Iran Nuclear Discussions Will Impact The ISIS Crisis

By Sal Bommarito

Buried in the New York Times today is a story about the current negotiations with Iran relating to its nuclear program. The importance of these discussions cannot be overstated.

The Obama administration, the article suggests, is attempting to exclude Congress from the deliberations, possibly creating yet another constitutional crisis if the administration agrees to eliminate economic sanctions. The president cannot sign a treaty without Senate approval, but he can, in the short term, decrease or eliminate economic sanctions against Iran. This could be his tactic even though the Senate voted 99-0 to install the current sanctions. Neither political party would be happy about being excluded from such an important diplomatic event.

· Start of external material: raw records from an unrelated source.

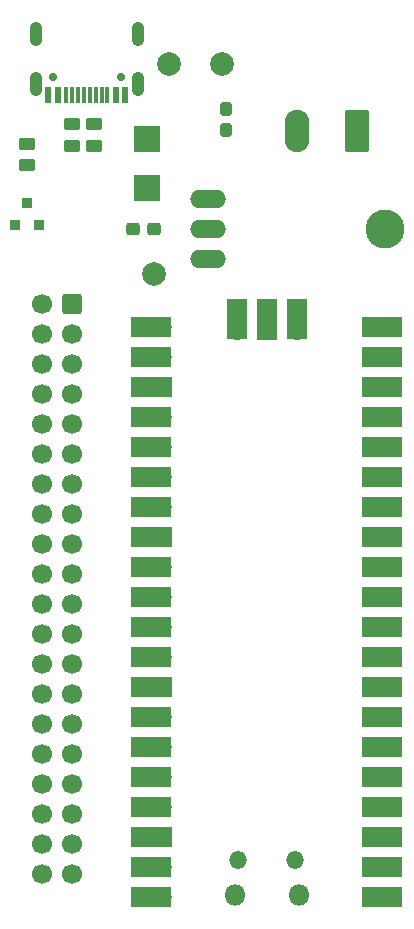
<source format=gts>
%TF.GenerationSoftware,KiCad,Pcbnew,(6.0.4)*%
%TF.CreationDate,2022-07-27T17:53:15+02:00*%
%TF.ProjectId,Pi-pico-AD9854_adapter,50692d70-6963-46f2-9d41-44393835345f,rev?*%
%TF.SameCoordinates,Original*%
%TF.FileFunction,Soldermask,Top*%
%TF.FilePolarity,Negative*%
%FSLAX46Y46*%
G04 Gerber Fmt 4.6, Leading zero omitted, Abs format (unit mm)*
G04 Created by KiCad (PCBNEW (6.0.4)) date 2022-07-27 17:53:15*
%MOMM*%
%LPD*%
G01*
G04 APERTURE LIST*
G04 Aperture macros list*
%AMRoundRect*
0 Rectangle with rounded corners*
0 $1 Rounding radius*
0 $2 $3 $4 $5 $6 $7 $8 $9 X,Y pos of 4 corners*
0 Add a 4 corners polygon primitive as box body*
4,1,4,$2,$3,$4,$5,$6,$7,$8,$9,$2,$3,0*
0 Add four circle primitives for the rounded corners*
1,1,$1+$1,$2,$3*
1,1,$1+$1,$4,$5*
1,1,$1+$1,$6,$7*
1,1,$1+$1,$8,$9*
0 Add four rect primitives between the rounded corners*
20,1,$1+$1,$2,$3,$4,$5,0*
20,1,$1+$1,$4,$5,$6,$7,0*
20,1,$1+$1,$6,$7,$8,$9,0*
20,1,$1+$1,$8,$9,$2,$3,0*%
G04 Aperture macros list end*
%ADD10C,3.302000*%
%ADD11O,3.048000X1.524000*%
%ADD12C,2.000000*%
%ADD13RoundRect,0.250000X-0.450000X0.262500X-0.450000X-0.262500X0.450000X-0.262500X0.450000X0.262500X0*%
%ADD14RoundRect,0.249999X0.790001X1.550001X-0.790001X1.550001X-0.790001X-1.550001X0.790001X-1.550001X0*%
%ADD15O,2.080000X3.600000*%
%ADD16R,2.259800X2.198599*%
%ADD17R,0.812800X0.889000*%
%ADD18O,1.800000X1.800000*%
%ADD19O,1.500000X1.500000*%
%ADD20R,3.500000X1.700000*%
%ADD21O,1.700000X1.700000*%
%ADD22R,1.700000X1.700000*%
%ADD23R,1.700000X3.500000*%
%ADD24C,0.700000*%
%ADD25R,0.600000X1.450000*%
%ADD26R,0.300000X1.450000*%
%ADD27O,1.050000X2.100000*%
%ADD28RoundRect,0.250000X0.275000X-0.312500X0.275000X0.312500X-0.275000X0.312500X-0.275000X-0.312500X0*%
%ADD29RoundRect,0.250000X0.312500X0.275000X-0.312500X0.275000X-0.312500X-0.275000X0.312500X-0.275000X0*%
%ADD30RoundRect,0.250000X0.600000X0.600000X-0.600000X0.600000X-0.600000X-0.600000X0.600000X-0.600000X0*%
%ADD31C,1.700000*%
G04 APERTURE END LIST*
D10*
%TO.C,U2*%
X136969500Y-34290000D03*
D11*
X121983500Y-31750000D03*
X121983500Y-34290000D03*
X121983500Y-36830000D03*
%TD*%
D12*
%TO.C,TP2*%
X123190000Y-20320000D03*
%TD*%
D13*
%TO.C,R1*%
X110490000Y-25400000D03*
X110490000Y-27225000D03*
%TD*%
D14*
%TO.C,J4*%
X134620000Y-26002500D03*
D15*
X129540000Y-26002500D03*
%TD*%
D16*
%TO.C,D1*%
X116840000Y-26670000D03*
X116840000Y-30759400D03*
%TD*%
D17*
%TO.C,U3*%
X105655001Y-33964999D03*
X107704999Y-33964999D03*
X106680000Y-32075000D03*
%TD*%
D18*
%TO.C,U1*%
X124275000Y-90675000D03*
D19*
X124575000Y-87645000D03*
D18*
X129725000Y-90675000D03*
D19*
X129425000Y-87645000D03*
D20*
X136790000Y-90805000D03*
D21*
X135890000Y-90805000D03*
X135890000Y-88265000D03*
D20*
X136790000Y-88265000D03*
D22*
X135890000Y-85725000D03*
D20*
X136790000Y-85725000D03*
X136790000Y-83185000D03*
D21*
X135890000Y-83185000D03*
X135890000Y-80645000D03*
D20*
X136790000Y-80645000D03*
D21*
X135890000Y-78105000D03*
D20*
X136790000Y-78105000D03*
X136790000Y-75565000D03*
D21*
X135890000Y-75565000D03*
D22*
X135890000Y-73025000D03*
D20*
X136790000Y-73025000D03*
D21*
X135890000Y-70485000D03*
D20*
X136790000Y-70485000D03*
D21*
X135890000Y-67945000D03*
D20*
X136790000Y-67945000D03*
X136790000Y-65405000D03*
D21*
X135890000Y-65405000D03*
X135890000Y-62865000D03*
D20*
X136790000Y-62865000D03*
X136790000Y-60325000D03*
D22*
X135890000Y-60325000D03*
D20*
X136790000Y-57785000D03*
D21*
X135890000Y-57785000D03*
D20*
X136790000Y-55245000D03*
D21*
X135890000Y-55245000D03*
D20*
X136790000Y-52705000D03*
D21*
X135890000Y-52705000D03*
D20*
X136790000Y-50165000D03*
D21*
X135890000Y-50165000D03*
D22*
X135890000Y-47625000D03*
D20*
X136790000Y-47625000D03*
X136790000Y-45085000D03*
D21*
X135890000Y-45085000D03*
D20*
X136790000Y-42545000D03*
D21*
X135890000Y-42545000D03*
X118110000Y-42545000D03*
D20*
X117210000Y-42545000D03*
X117210000Y-45085000D03*
D21*
X118110000Y-45085000D03*
D22*
X118110000Y-47625000D03*
D20*
X117210000Y-47625000D03*
X117210000Y-50165000D03*
D21*
X118110000Y-50165000D03*
X118110000Y-52705000D03*
D20*
X117210000Y-52705000D03*
X117210000Y-55245000D03*
D21*
X118110000Y-55245000D03*
X118110000Y-57785000D03*
D20*
X117210000Y-57785000D03*
D22*
X118110000Y-60325000D03*
D20*
X117210000Y-60325000D03*
D21*
X118110000Y-62865000D03*
D20*
X117210000Y-62865000D03*
X117210000Y-65405000D03*
D21*
X118110000Y-65405000D03*
X118110000Y-67945000D03*
D20*
X117210000Y-67945000D03*
D21*
X118110000Y-70485000D03*
D20*
X117210000Y-70485000D03*
D22*
X118110000Y-73025000D03*
D20*
X117210000Y-73025000D03*
X117210000Y-75565000D03*
D21*
X118110000Y-75565000D03*
D20*
X117210000Y-78105000D03*
D21*
X118110000Y-78105000D03*
X118110000Y-80645000D03*
D20*
X117210000Y-80645000D03*
X117210000Y-83185000D03*
D21*
X118110000Y-83185000D03*
D22*
X118110000Y-85725000D03*
D20*
X117210000Y-85725000D03*
X117210000Y-88265000D03*
D21*
X118110000Y-88265000D03*
X118110000Y-90805000D03*
D20*
X117210000Y-90805000D03*
D21*
X129540000Y-42775000D03*
D23*
X129540000Y-41875000D03*
X127000000Y-41875000D03*
D22*
X127000000Y-42775000D03*
D23*
X124460000Y-41875000D03*
D21*
X124460000Y-42775000D03*
%TD*%
D12*
%TO.C,TP1*%
X118745000Y-20320000D03*
%TD*%
D13*
%TO.C,R3*%
X106680000Y-27027500D03*
X106680000Y-28852500D03*
%TD*%
D24*
%TO.C,J2*%
X108870000Y-21430000D03*
X114650000Y-21430000D03*
D25*
X115010000Y-22875000D03*
X108510000Y-22875000D03*
X114210000Y-22875000D03*
X109310000Y-22875000D03*
D26*
X113010000Y-22875000D03*
X112010000Y-22875000D03*
X111510000Y-22875000D03*
X110510000Y-22875000D03*
X110010000Y-22875000D03*
X111010000Y-22875000D03*
X112510000Y-22875000D03*
X113510000Y-22875000D03*
D27*
X116080000Y-21960000D03*
X107440000Y-21960000D03*
X116080000Y-17780000D03*
X107440000Y-17780000D03*
%TD*%
D28*
%TO.C,C2*%
X123572500Y-25905000D03*
X123572500Y-24130000D03*
%TD*%
D12*
%TO.C,J3*%
X117475000Y-38100000D03*
%TD*%
D29*
%TO.C,C1*%
X117475000Y-34290000D03*
X115700000Y-34290000D03*
%TD*%
D13*
%TO.C,R2*%
X112395000Y-25400000D03*
X112395000Y-27225000D03*
%TD*%
D30*
%TO.C,J1*%
X110490000Y-40640000D03*
D31*
X107950000Y-40640000D03*
X110490000Y-43180000D03*
X107950000Y-43180000D03*
X110490000Y-45720000D03*
X107950000Y-45720000D03*
X110490000Y-48260000D03*
X107950000Y-48260000D03*
X110490000Y-50800000D03*
X107950000Y-50800000D03*
X110490000Y-53340000D03*
X107950000Y-53340000D03*
X110490000Y-55880000D03*
X107950000Y-55880000D03*
X110490000Y-58420000D03*
X107950000Y-58420000D03*
X110490000Y-60960000D03*
X107950000Y-60960000D03*
X110490000Y-63500000D03*
X107950000Y-63500000D03*
X110490000Y-66040000D03*
X107950000Y-66040000D03*
X110490000Y-68580000D03*
X107950000Y-68580000D03*
X110490000Y-71120000D03*
X107950000Y-71120000D03*
X110490000Y-73660000D03*
X107950000Y-73660000D03*
X110490000Y-76200000D03*
X107950000Y-76200000D03*
X110490000Y-78740000D03*
X107950000Y-78740000D03*
X110490000Y-81280000D03*
X107950000Y-81280000D03*
X110490000Y-83820000D03*
X107950000Y-83820000D03*
X110490000Y-86360000D03*
X107950000Y-86360000D03*
X110490000Y-88900000D03*
X107950000Y-88900000D03*
%TD*%
M02*

</source>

Development of a nuclear weapon by the Iranian regime would destabilize the Middle East, and represent an existential threat to Israel, all Sunni states and even ISIS, should it eventually create its own country. Allowing Iran to build a nuclear weapon now or any time in the foreseeable future would be a dangerous mistake.

The global community is for the most part not in favor of another rogue nation developing a nuclear capacity. Iran has proven time and again that its political and religious aspirations are not benign by any measure. A nuclear weapon would severely tilt the tenuous balance in the region.

A U.S. decision to terminate sanctions against Iran if it agrees only to “defer” the enrichment of material needed to make a weapon could impact diplomatic conversations relating to ISIS. Despite Iran’s proximity to ISIS forces and the likelihood it will become an active target of the terrorists, Iran has not been overtly involved in the hostilities. It is inconceivable that Iran will not somehow attempt to link its engagement with ISIS to a relaxation or elimination of sanctions and increased latitude to pursue its nuclear vision.

Many believe economic sanctions are having a profound impact on Iran’s economy. And, the continuing implementation of sanctions lessens the possibility that someday the U.S will need to bomb Iran to prevent it from building a nuclear weapon. So, decreasing the leverage afforded by the sanctions at any time is unwise.

All this speaks to the utter disdain Obama has towards Congress and his questionable judgment relating to the diplomatic and military tactics being used in the ISIS conflict.